#Neural Network - Time Series Prediction

####Based off shallow NNet architecture, inputs consist of data lagged 5,10,15 days with predictions consisting of a directional forecast of the index in 5 days time. 

The usage of weekly lagged data reduces issues with the fact that market [returns over the weekend](http://onlinelibrary.wiley.com/doi/10.1111/j.1468-5957.1988.tb00130.x/abstract) are not the same as intra week returns. The notebook is divided up into the following stages:

1. Introduction and Setup
1. Basic Prediction - Price & Volume Data
1. Advanced Prediction - Technical Indicators
1. Further Investigation - Fear & Greed Indicator Implementation

##1. Introduction and Setup

###Get our Time Series Data

In [1]:
#importing libraries and tools
%pylab inline
from yahoo_finance import Share
from pprint import pprint
import pandas as pd
from __future__ import division
import numpy as np
import talib as tal
from scipy import optimize
from sklearn.metrics import accuracy_score
import sklearn.datasets as datasets
from sklearn import cross_validation
import time
import random
import math
import collections

Populating the interactive namespace from numpy and matplotlib


We are using S&P 500 data for this example, we are collecting data from March 2012 to January 2015. We are collecting a larger sample of data called techtraindata for later usage with indicators which need backfilling.

In [2]:
#s&p 500
spx = Share('^GSPC')

#training data (note extended tech dataset for technical indicators)
traindata = spx.get_historical('2012-03-01','2015-01-01') 
techtraindata = spx.get_historical('2011-12-01','2015-01-01')

-- Supplied material --
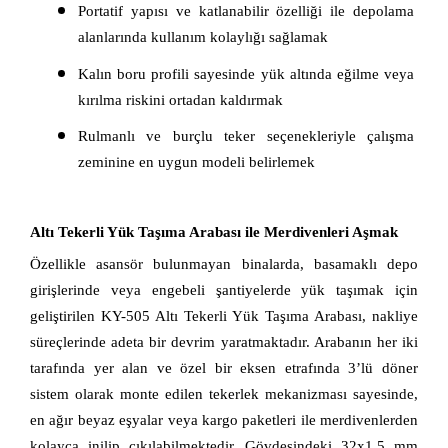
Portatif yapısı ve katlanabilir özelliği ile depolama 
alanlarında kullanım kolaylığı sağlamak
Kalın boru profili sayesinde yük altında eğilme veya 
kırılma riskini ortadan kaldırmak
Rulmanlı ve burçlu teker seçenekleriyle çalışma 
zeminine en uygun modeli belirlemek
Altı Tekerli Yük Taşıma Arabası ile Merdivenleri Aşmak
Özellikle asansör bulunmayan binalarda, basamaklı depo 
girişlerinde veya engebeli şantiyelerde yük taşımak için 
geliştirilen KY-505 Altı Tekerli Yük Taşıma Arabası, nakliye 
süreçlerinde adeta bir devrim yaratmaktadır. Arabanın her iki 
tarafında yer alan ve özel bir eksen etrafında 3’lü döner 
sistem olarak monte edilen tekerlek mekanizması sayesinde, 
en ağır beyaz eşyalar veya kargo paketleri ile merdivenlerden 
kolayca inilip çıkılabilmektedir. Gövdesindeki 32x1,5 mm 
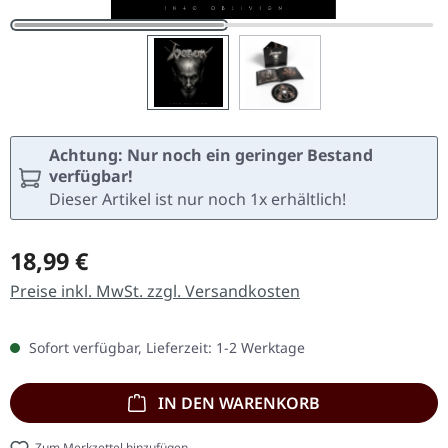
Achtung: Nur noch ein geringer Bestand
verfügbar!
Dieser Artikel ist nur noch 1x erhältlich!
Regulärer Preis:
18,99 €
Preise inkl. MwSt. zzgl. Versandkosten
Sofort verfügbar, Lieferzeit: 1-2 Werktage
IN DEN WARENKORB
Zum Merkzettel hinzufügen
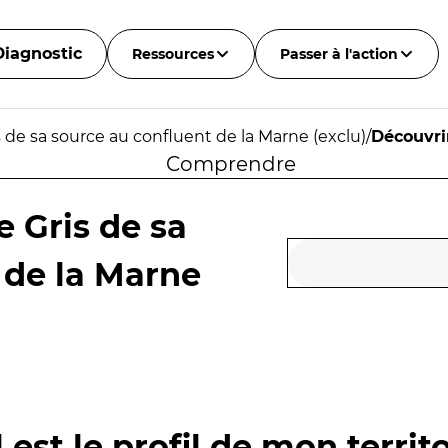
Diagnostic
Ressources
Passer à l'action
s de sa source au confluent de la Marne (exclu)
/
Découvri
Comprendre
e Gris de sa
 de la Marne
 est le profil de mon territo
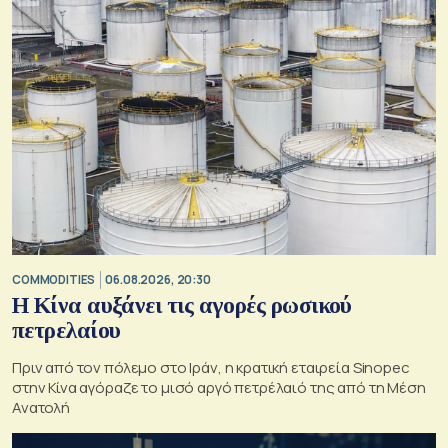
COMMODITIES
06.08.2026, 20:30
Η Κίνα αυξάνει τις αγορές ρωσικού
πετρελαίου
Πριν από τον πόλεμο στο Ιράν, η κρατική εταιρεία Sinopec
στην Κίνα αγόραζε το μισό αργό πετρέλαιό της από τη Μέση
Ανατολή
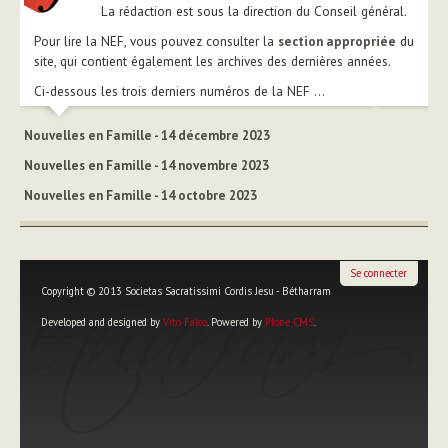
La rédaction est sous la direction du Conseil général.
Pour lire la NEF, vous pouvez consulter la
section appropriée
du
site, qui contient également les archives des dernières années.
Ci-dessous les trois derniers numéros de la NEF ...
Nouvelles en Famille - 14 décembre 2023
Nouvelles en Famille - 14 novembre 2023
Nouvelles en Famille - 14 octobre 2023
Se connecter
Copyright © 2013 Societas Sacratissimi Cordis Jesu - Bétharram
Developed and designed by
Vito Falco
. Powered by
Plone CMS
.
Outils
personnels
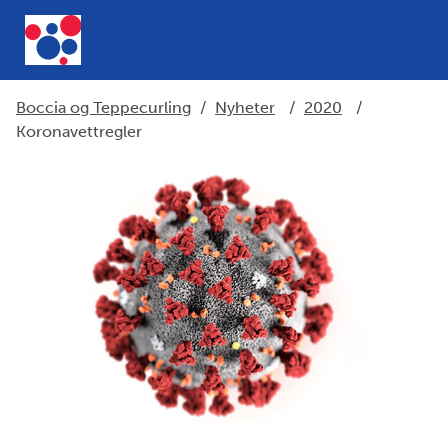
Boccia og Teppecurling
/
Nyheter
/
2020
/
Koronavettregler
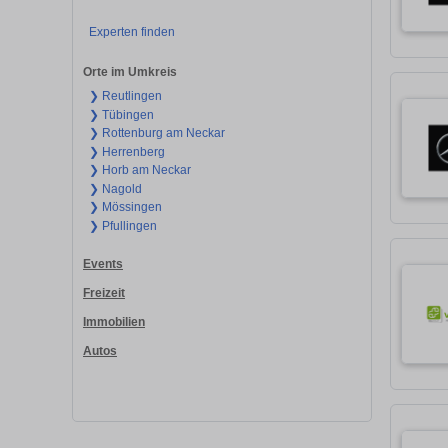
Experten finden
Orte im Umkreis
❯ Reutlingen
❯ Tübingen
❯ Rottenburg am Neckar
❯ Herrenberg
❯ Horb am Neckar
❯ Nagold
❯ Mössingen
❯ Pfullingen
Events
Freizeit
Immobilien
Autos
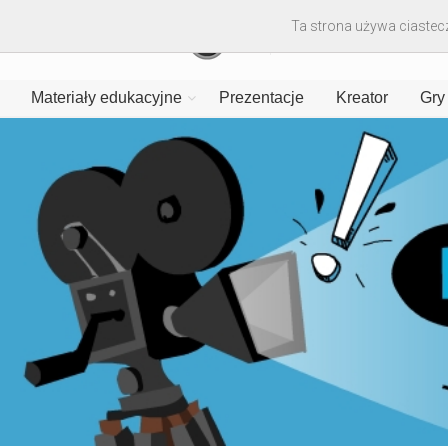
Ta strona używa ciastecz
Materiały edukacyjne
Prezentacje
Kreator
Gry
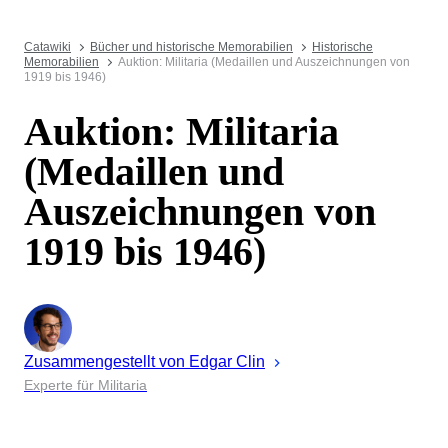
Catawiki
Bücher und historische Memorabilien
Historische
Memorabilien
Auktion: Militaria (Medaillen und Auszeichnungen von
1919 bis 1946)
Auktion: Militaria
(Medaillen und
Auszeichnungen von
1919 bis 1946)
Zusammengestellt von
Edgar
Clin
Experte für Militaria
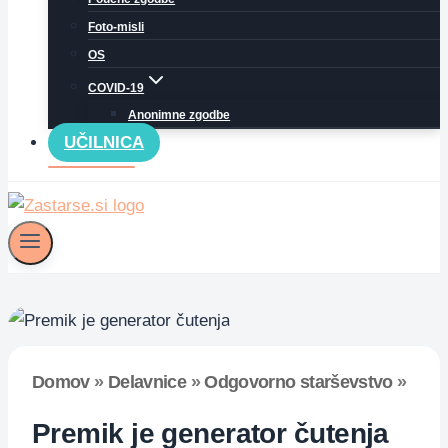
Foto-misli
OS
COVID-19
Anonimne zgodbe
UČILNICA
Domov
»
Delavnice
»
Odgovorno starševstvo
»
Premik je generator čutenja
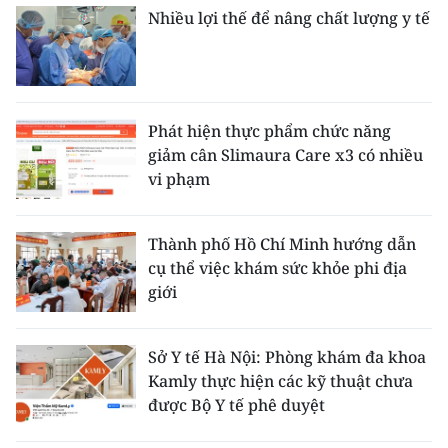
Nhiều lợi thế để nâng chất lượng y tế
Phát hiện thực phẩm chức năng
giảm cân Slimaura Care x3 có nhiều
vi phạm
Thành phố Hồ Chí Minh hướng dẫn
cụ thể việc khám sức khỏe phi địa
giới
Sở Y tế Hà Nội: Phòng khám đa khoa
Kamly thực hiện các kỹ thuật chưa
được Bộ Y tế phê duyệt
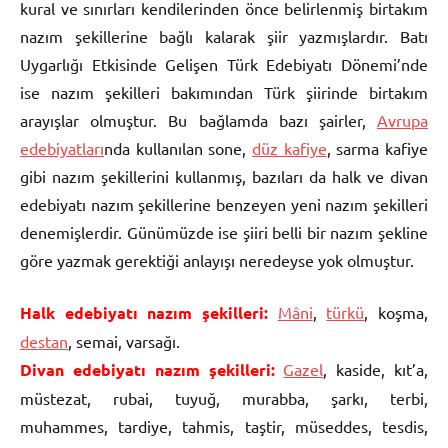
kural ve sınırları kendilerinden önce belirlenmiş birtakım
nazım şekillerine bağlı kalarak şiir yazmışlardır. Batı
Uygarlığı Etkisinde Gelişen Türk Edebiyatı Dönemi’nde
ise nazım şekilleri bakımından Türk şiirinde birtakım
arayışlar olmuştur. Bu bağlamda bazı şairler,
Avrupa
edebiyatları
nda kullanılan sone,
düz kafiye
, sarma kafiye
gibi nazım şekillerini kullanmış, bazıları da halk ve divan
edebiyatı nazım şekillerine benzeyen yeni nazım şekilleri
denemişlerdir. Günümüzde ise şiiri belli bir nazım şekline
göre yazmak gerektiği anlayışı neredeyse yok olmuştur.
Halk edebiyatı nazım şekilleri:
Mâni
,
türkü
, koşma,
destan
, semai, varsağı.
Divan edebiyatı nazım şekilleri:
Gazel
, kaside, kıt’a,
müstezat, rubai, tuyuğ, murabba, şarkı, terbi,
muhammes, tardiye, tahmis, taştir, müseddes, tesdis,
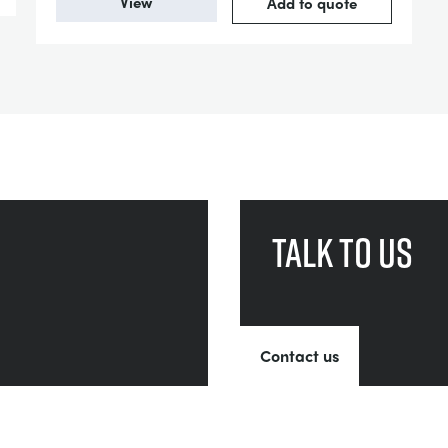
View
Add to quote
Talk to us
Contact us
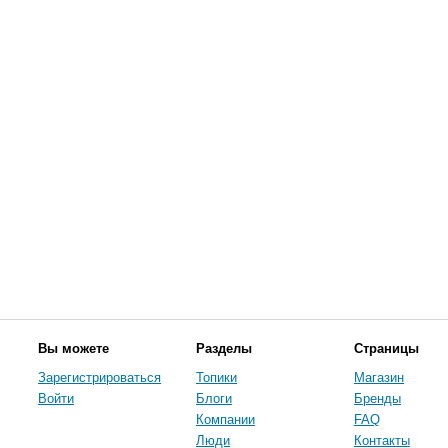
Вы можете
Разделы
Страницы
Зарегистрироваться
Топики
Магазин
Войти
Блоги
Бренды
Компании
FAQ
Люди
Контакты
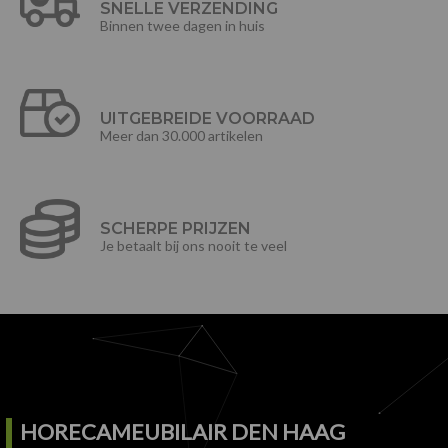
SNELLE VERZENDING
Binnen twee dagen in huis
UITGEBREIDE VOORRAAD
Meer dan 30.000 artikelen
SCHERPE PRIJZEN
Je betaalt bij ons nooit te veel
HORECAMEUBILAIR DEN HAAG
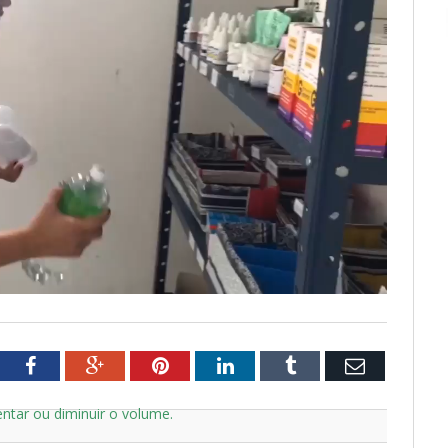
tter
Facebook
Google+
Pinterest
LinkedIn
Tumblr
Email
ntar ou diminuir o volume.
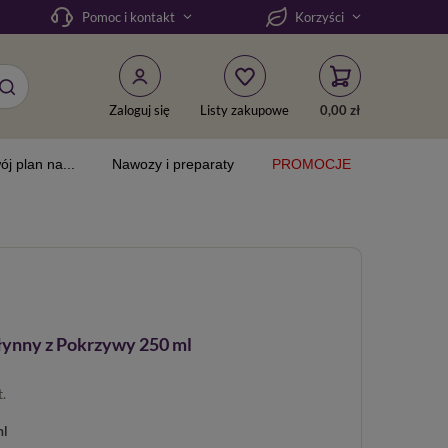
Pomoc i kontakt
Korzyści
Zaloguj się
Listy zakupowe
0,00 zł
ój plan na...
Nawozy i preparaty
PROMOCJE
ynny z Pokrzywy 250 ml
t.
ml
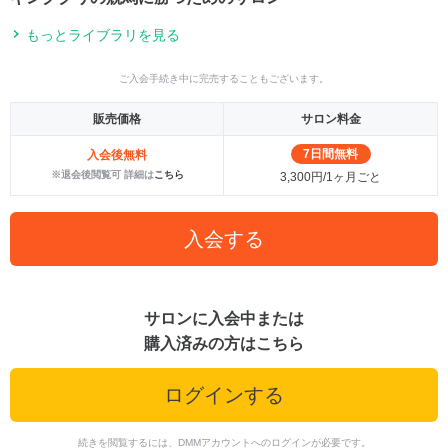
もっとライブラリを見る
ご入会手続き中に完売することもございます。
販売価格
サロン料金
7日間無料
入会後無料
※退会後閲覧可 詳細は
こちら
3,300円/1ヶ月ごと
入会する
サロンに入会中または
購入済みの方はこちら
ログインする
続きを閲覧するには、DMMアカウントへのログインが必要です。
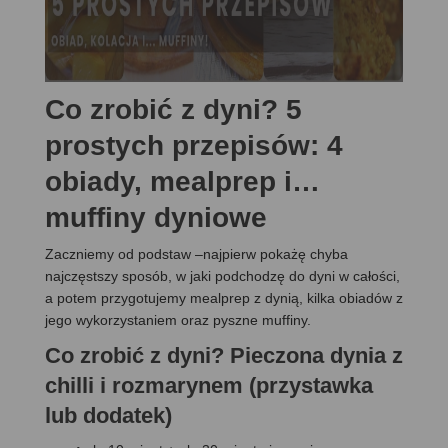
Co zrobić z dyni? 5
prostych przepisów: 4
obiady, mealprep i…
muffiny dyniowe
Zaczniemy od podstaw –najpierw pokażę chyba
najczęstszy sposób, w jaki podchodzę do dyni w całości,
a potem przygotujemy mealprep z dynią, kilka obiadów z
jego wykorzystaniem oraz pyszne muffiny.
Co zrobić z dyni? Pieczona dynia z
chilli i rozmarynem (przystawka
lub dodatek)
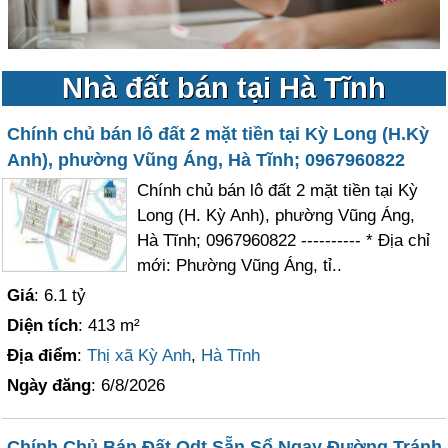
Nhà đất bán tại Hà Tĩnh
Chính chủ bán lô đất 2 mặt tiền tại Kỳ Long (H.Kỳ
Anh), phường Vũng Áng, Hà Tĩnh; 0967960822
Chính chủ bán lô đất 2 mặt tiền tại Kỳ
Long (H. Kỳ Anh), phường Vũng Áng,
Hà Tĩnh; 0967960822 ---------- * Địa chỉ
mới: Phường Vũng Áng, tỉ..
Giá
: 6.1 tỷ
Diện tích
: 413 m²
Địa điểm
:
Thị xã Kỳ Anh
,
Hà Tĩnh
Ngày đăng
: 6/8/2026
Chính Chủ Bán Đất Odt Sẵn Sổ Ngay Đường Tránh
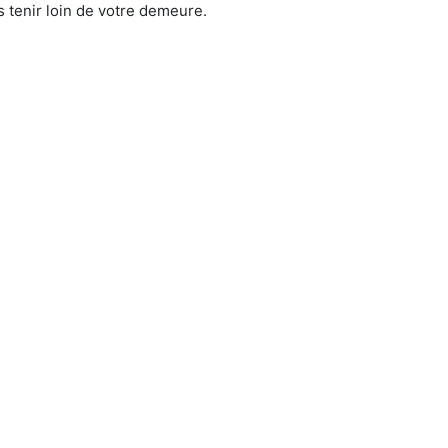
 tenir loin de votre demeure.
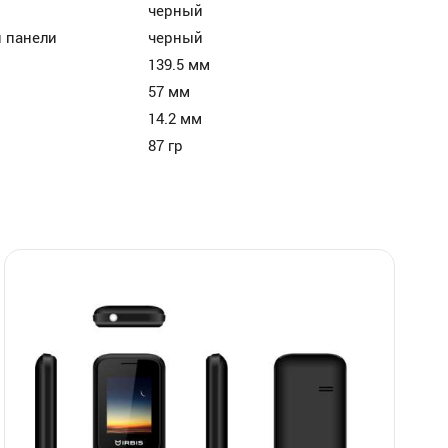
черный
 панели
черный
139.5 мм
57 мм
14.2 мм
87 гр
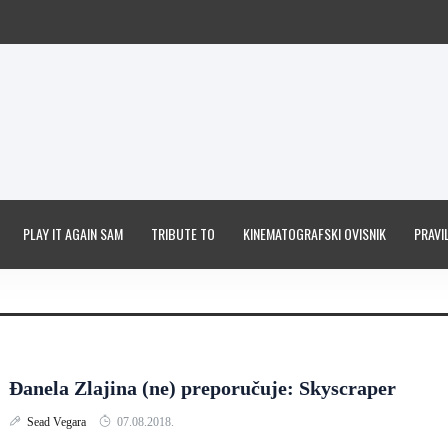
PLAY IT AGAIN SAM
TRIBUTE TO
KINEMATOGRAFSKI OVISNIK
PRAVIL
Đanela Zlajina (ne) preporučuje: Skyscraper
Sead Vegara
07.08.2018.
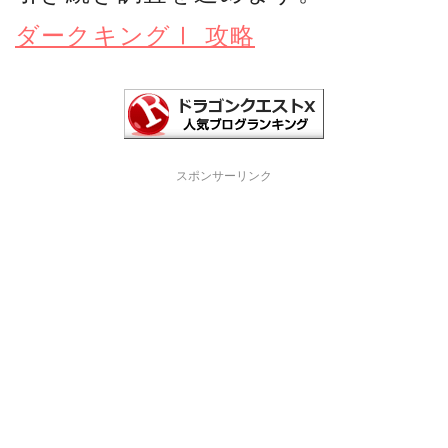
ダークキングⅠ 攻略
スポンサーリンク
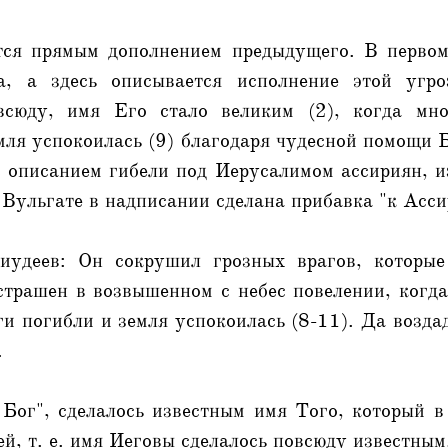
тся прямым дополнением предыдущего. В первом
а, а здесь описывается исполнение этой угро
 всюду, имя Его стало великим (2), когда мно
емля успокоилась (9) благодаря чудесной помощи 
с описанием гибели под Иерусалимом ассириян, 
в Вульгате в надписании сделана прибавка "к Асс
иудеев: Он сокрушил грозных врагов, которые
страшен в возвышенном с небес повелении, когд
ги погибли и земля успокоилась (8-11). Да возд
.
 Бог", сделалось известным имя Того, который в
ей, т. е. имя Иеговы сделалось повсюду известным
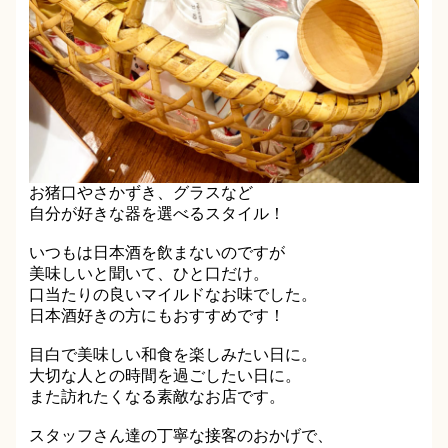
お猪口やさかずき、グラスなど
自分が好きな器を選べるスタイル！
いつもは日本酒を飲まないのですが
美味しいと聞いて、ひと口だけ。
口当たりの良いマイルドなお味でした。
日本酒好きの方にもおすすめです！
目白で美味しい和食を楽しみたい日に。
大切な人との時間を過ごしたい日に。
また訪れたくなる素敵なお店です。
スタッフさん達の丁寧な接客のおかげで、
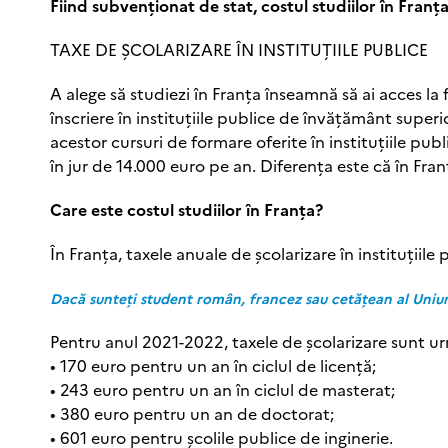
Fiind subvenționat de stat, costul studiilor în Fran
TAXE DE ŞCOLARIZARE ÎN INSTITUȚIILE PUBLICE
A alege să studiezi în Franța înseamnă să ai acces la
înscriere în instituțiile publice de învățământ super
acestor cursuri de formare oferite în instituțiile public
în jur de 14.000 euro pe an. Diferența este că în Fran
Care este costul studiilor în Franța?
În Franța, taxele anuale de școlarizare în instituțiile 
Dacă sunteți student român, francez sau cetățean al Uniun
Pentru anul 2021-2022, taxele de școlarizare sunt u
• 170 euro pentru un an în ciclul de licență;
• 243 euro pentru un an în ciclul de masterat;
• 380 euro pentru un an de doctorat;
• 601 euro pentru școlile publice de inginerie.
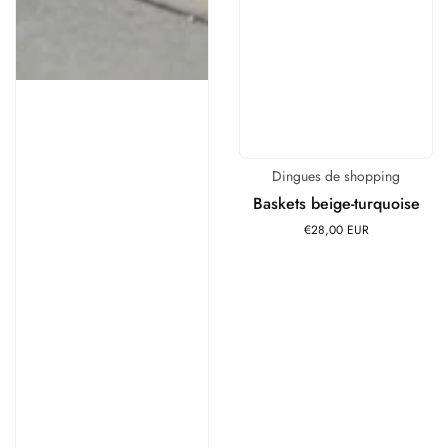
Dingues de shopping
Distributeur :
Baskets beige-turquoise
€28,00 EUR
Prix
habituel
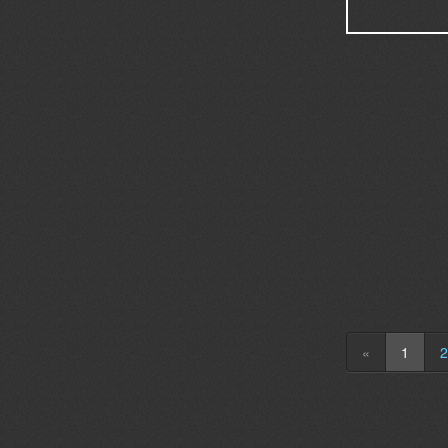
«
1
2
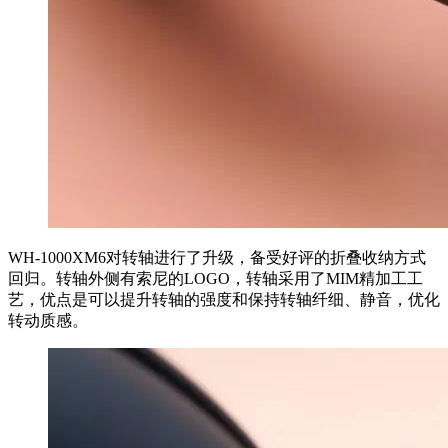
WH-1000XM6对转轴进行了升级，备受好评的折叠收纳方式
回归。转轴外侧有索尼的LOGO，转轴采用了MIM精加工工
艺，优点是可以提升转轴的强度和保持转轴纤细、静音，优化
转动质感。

-- Work instructions --
Rewrite the neural network notebook between "Populating the interactive" and "for technical indicators)", inclusive, changing "March" to "April". The data shown above has nothing to do with the neural network notebook.

-- Problem solution --
Populating the interactive namespace from numpy and matplotlib


We are using S&P 500 data for this example, we are collecting data from April 2012 to January 2015. We are collecting a larger sample of data called techtraindata for later usage with indicators which need backfilling.

In [2]:
#s&p 500
spx = Share('^GSPC')

#training data (note extended tech dataset for technical indicators)